Despite these shortcomings, we propose several reassuring clinical considerations for those who are hesitant to be vaccinated. First, the reported reactions are largely self-limited, with the most frequent presentations (eg, local injection site reactions) echoing those from clinical trials. Studies widely concur that these local findings should not discourage vaccination. Allergic-type cutaneous symptoms, including urticaria and angioedema, have been transient and rarely associated with anaphylaxis.
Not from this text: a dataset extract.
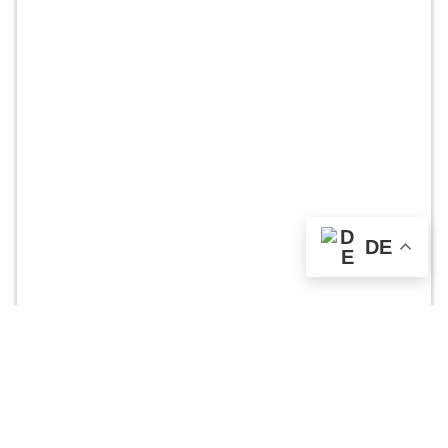
DE
Unser Angebot
RealityMaps App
The development of uncommon entities such as herpes zoster, dermal filler reactions, and ITP were seldom serious in nature but justify clinical monitoring among certain groups. Although further studies are needed to elucidate specific reaction mechanisms and identify optimal management approaches, these existing reports should reassure patients of the overall compelling safety profiles and benignity of skin reactions that may occur after mRNA COVID-19 vaccination.
Conflict of interest
The authors declare no conflict of interest.